## [PROBLEM TO WORK ON]
For the entries below, say how many lines hold the word "dommages", with the number as the only reply.
Top of WORKING DATA
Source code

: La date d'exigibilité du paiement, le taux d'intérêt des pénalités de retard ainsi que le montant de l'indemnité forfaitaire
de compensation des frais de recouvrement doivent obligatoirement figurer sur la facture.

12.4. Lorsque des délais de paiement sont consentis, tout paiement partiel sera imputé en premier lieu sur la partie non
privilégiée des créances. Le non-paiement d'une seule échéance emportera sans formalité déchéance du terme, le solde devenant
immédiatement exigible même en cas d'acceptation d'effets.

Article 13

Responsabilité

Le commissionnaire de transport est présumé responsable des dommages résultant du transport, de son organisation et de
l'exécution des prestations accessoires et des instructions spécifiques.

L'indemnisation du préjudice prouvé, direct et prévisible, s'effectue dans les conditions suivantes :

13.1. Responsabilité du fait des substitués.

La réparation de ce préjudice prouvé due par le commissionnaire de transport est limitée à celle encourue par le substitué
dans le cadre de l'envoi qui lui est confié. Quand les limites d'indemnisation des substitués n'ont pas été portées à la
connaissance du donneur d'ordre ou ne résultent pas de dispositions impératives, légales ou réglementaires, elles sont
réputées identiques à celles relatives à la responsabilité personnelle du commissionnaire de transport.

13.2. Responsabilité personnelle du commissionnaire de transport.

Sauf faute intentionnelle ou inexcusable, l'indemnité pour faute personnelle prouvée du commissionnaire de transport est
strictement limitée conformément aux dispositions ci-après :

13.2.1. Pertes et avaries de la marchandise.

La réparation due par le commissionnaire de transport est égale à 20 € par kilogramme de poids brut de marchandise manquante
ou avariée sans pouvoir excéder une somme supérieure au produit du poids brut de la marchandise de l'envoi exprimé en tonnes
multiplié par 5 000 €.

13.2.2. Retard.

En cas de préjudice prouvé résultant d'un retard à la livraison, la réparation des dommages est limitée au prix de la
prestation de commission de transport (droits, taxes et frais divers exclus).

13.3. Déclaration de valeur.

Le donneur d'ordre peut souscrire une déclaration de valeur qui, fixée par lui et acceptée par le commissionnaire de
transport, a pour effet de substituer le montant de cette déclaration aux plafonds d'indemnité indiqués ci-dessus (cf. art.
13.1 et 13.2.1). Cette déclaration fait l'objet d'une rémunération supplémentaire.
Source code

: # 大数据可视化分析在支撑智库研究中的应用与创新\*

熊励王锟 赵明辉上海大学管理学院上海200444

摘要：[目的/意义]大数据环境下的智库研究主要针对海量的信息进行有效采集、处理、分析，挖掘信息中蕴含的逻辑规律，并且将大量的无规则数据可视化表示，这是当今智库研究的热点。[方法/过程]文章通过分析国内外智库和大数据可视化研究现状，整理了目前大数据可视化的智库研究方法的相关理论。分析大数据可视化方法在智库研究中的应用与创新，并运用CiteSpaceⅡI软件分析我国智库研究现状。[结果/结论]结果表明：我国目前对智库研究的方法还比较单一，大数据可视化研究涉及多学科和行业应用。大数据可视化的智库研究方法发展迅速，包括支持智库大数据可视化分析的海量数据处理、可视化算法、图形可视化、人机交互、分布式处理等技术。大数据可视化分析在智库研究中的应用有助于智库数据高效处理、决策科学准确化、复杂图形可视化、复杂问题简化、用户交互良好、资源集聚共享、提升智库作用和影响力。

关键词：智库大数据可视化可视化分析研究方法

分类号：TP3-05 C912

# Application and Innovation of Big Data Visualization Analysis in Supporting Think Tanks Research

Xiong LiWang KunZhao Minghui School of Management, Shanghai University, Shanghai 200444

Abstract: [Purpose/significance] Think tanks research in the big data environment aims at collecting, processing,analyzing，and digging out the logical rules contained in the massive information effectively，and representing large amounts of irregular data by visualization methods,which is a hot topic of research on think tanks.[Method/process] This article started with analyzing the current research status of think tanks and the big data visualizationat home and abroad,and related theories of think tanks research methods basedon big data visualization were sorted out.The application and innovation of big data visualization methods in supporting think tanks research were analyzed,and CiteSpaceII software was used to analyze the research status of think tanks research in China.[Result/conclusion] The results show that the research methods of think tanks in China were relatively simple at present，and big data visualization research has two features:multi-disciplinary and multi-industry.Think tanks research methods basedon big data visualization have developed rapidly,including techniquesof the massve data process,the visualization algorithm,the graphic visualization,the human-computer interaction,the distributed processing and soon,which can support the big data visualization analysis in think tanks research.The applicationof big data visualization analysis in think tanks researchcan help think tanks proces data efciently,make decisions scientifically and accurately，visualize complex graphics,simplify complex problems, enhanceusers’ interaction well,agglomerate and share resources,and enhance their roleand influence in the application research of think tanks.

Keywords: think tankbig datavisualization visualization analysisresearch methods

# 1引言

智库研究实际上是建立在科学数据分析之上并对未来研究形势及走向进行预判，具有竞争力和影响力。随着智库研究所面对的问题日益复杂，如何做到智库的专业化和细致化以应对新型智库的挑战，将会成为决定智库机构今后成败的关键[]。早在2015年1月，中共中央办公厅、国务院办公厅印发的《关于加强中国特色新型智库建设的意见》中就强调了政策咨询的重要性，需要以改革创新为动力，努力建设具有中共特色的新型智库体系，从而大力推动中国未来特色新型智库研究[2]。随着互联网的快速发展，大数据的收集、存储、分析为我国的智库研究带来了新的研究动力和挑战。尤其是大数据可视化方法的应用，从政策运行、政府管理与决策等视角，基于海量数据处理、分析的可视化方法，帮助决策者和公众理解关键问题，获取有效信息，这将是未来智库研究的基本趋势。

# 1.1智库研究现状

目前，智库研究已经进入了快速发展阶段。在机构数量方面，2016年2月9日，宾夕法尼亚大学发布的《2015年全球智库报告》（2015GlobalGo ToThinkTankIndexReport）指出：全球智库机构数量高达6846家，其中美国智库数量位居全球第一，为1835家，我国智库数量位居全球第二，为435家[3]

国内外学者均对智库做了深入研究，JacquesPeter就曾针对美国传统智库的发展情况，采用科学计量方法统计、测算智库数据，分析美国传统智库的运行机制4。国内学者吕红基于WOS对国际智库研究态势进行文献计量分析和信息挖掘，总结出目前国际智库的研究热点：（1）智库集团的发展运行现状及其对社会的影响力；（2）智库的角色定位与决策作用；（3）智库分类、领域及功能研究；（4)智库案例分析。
Bottom of WORKING DATA
## [YOUR SOLUTION]
2